Here’s what it belongs to:
/var/log # vmkvsitools irqinfo
0x21: 114633018426 0 0 0 0 0 0 0 0 0 0 0 0 0 0 0 0 0 0 0 0 0 0 0 0 0 0 0 0 0 0 0 0 0 0 0 0 0 0 0 0 0 0 0 0 0 0 0 0 0 0 0 0 0 0 0 0 0 0 0 0 0 0 0 0 0 0 0 0 0 0 0 0 0 0 0 0 0 0 0 VMK ACPI Interrupt
Attached is a screenshot of what we are seeing.
A little extra detail.
The ACPI driver is not balancing interrupts across cpus. This is very similar to how drivers loaded into the console OS in pre 4.0 days would be bound to cpu0 as the console OS was, and when interrupts were shared with devices such as network or storage requiring access by the kernel, the resulting conflict would bottleneck by only being handled on cpu0.

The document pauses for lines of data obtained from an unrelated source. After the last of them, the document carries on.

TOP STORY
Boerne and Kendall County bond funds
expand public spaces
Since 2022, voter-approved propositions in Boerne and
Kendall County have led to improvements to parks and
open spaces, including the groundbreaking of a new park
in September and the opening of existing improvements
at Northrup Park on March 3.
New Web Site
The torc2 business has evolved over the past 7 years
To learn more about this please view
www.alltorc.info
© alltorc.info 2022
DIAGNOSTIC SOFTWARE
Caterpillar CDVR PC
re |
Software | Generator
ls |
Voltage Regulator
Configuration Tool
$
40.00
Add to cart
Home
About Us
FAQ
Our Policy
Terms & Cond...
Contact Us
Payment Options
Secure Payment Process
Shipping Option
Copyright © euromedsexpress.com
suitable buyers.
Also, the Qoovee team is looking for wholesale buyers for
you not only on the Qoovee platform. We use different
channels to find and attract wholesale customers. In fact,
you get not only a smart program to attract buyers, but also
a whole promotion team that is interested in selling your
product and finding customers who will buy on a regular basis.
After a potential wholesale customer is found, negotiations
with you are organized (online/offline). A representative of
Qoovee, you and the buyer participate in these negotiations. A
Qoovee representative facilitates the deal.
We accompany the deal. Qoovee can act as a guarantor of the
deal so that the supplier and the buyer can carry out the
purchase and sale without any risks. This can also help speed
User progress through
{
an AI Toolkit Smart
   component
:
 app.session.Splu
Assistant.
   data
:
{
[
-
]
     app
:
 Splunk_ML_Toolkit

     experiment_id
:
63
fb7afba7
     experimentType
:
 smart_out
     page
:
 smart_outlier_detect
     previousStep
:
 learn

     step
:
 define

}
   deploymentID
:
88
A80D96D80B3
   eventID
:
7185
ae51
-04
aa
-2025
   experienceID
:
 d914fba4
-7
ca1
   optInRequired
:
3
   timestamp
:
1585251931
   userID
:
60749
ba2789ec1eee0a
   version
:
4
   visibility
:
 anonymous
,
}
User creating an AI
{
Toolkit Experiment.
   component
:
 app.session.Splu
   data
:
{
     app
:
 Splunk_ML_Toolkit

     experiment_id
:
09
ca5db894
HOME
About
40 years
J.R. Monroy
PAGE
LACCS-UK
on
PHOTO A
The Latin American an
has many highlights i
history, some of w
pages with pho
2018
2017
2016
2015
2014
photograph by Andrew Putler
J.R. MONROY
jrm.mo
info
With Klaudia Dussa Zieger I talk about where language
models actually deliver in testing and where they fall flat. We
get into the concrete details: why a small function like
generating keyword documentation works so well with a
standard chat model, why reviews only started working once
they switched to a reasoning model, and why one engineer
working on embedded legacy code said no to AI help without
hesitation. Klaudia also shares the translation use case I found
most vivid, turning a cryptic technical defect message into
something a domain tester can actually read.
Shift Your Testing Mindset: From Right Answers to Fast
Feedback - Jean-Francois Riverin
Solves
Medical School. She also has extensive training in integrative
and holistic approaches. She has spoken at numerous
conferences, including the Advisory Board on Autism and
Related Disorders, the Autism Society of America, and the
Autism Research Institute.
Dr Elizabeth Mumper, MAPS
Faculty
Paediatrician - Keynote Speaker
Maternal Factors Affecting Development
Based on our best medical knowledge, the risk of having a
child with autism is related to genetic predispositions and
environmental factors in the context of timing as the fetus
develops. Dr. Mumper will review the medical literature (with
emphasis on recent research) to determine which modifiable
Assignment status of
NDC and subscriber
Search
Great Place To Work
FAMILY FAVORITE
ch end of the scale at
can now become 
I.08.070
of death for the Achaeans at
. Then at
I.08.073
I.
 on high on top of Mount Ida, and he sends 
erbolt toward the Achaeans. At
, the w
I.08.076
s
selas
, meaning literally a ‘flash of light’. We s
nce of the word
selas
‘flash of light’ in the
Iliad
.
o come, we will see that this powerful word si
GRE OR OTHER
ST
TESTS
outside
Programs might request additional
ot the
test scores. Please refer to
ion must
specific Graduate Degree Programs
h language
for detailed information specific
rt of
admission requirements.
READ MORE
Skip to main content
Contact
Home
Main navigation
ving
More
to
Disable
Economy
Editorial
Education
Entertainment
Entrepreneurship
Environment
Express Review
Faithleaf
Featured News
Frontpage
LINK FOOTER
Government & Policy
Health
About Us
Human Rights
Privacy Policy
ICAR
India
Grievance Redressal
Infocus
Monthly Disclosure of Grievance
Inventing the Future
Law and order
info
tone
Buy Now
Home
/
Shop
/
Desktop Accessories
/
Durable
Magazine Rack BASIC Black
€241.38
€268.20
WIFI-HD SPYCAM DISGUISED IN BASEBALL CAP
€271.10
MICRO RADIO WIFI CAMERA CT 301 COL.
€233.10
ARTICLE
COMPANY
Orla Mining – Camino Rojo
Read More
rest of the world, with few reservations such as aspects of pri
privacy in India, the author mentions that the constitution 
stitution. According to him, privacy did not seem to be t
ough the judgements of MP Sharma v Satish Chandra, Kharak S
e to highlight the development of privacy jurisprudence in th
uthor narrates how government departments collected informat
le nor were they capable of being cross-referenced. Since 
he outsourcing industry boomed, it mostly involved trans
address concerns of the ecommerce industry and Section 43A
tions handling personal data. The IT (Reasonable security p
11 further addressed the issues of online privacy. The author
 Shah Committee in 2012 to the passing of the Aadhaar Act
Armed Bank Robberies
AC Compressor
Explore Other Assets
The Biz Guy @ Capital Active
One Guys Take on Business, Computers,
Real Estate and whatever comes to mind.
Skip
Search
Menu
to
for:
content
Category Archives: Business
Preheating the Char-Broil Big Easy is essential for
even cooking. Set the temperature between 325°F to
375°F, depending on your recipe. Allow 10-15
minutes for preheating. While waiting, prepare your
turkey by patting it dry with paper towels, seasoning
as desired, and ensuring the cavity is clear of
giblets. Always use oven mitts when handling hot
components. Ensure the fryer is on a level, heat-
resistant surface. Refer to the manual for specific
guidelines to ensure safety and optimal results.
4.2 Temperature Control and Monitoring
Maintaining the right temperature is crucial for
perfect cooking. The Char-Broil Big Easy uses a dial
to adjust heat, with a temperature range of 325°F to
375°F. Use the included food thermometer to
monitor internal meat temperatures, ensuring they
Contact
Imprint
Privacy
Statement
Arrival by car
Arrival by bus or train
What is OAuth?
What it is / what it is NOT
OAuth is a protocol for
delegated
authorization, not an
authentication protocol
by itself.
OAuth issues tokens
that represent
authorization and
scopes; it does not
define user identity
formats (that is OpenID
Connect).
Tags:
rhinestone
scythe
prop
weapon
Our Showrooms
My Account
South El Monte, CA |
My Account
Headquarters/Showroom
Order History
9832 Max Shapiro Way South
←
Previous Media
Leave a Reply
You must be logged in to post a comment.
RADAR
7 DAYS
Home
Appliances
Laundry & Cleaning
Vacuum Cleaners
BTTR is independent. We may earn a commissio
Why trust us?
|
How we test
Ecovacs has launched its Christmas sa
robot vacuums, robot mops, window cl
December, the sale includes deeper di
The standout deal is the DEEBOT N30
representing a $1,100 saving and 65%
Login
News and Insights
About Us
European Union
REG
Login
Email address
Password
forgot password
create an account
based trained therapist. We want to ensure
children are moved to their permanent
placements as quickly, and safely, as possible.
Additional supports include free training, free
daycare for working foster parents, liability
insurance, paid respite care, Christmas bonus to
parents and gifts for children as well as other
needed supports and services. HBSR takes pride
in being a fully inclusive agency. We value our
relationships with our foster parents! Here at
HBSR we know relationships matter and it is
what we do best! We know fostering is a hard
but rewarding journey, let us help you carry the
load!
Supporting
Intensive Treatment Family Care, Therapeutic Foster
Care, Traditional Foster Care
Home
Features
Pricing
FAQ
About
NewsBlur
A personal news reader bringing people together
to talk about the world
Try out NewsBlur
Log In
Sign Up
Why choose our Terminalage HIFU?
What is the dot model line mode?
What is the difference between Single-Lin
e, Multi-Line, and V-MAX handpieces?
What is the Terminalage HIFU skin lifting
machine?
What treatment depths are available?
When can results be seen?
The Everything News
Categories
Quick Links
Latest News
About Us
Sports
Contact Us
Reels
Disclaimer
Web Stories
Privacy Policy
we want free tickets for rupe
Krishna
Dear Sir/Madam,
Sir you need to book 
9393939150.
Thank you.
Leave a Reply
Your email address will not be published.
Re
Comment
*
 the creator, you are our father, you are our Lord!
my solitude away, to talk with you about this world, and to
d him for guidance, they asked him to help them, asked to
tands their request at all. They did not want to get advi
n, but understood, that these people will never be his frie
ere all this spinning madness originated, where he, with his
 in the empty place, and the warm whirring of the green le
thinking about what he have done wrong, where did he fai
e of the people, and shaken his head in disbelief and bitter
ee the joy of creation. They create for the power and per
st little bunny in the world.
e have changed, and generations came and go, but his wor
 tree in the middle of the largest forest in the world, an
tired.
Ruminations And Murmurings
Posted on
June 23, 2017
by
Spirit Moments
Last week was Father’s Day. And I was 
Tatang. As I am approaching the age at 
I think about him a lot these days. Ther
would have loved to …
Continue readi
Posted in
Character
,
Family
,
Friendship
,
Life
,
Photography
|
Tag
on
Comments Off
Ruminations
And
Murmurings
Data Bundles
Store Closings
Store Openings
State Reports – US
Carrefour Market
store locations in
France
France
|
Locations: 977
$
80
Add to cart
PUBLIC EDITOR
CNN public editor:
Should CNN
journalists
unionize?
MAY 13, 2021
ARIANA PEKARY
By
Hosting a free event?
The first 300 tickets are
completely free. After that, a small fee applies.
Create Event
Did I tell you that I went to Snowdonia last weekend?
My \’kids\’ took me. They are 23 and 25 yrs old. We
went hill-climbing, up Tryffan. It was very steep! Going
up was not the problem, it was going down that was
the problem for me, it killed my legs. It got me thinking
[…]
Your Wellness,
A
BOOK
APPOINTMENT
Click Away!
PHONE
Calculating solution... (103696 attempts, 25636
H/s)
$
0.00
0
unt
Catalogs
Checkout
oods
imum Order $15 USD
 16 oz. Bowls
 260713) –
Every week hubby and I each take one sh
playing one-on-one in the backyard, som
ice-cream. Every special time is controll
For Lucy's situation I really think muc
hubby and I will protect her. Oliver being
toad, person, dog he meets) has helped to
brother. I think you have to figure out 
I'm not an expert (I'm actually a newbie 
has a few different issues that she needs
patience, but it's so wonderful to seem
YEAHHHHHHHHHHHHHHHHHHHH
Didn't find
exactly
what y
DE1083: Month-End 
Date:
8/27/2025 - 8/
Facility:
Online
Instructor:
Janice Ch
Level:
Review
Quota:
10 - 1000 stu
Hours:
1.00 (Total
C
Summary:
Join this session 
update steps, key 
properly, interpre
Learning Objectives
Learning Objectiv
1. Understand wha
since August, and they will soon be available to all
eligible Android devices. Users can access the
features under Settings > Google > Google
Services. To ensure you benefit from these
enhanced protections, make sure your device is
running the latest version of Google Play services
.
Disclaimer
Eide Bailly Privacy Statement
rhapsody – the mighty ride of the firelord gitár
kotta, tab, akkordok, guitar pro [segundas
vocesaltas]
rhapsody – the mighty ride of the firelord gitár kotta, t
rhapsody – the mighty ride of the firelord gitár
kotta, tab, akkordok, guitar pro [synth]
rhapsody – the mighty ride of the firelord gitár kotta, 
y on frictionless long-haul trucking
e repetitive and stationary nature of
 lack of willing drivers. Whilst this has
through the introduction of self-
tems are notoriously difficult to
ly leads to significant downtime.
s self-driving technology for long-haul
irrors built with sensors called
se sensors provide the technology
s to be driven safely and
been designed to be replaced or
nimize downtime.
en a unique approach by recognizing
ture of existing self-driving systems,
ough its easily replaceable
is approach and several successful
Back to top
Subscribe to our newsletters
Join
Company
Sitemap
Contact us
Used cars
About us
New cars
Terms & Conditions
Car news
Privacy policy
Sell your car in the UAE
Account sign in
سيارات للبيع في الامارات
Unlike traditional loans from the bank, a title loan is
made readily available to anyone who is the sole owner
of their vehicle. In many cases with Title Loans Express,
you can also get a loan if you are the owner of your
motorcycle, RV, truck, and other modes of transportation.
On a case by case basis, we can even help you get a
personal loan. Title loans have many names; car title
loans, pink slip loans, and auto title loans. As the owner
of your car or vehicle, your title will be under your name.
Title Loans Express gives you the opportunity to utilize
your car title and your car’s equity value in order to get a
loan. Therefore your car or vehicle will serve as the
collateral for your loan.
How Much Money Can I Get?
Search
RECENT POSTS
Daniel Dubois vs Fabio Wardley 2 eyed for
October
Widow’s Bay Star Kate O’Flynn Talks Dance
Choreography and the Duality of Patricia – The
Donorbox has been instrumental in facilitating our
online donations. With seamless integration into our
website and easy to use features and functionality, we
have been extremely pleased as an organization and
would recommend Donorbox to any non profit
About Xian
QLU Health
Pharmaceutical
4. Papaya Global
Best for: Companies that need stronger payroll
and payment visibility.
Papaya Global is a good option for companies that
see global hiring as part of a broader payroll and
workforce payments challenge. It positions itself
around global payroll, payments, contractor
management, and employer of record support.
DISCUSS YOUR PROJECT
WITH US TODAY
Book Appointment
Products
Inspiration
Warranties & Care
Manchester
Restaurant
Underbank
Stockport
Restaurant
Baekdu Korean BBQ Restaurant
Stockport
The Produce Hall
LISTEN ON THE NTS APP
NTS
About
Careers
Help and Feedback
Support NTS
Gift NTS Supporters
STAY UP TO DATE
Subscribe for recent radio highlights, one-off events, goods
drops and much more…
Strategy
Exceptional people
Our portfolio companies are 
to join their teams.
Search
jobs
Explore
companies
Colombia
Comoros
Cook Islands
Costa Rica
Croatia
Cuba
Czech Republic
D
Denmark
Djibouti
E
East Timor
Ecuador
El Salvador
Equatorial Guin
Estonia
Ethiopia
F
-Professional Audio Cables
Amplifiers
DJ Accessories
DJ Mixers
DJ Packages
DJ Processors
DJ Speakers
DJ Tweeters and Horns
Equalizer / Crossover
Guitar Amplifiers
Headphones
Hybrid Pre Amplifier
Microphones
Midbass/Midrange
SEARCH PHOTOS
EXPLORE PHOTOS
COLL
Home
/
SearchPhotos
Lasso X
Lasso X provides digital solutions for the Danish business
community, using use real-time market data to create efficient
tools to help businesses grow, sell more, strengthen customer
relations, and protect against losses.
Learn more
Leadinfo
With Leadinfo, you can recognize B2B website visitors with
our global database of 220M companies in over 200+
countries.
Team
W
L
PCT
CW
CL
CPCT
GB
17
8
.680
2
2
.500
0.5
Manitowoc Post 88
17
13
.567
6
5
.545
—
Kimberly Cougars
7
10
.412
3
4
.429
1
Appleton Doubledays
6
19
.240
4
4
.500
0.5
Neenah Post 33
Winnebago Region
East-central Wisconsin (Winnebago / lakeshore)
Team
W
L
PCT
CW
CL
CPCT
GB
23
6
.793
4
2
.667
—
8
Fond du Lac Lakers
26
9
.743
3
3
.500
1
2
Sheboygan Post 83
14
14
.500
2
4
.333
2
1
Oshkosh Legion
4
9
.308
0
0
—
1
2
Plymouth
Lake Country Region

In this case, in addition to being limited to cpu0, the rate of interrupt generation would appear to be some kind of spurious action.
Since the VMkernel's processes are always bound to core 0, I'd suggest upgrading drivers and firmware of your hardware to the newest possible and if that doesn't help, open a ticket with the vendor. This is definitely not a normal nor a healthy behavior for your hypervisor. Good luck!
Just adding to this ancient thread that if you call Cisco about this, they may not find this issue because they believe it only occurs on specific B220 M2 hardware with linux as the OS. It also occurs on other hardware, such as the B440, with the E7 CPU's and obviously vsphere as the OS. The fix involves a change to the BMC settings that end users are not allowed access to, as it requires Cisco's symmetric key auth they'll do via webex session; so any blade will need to be reboot and have the fix applied, one at a time, via webex with them. It does resolve the issue.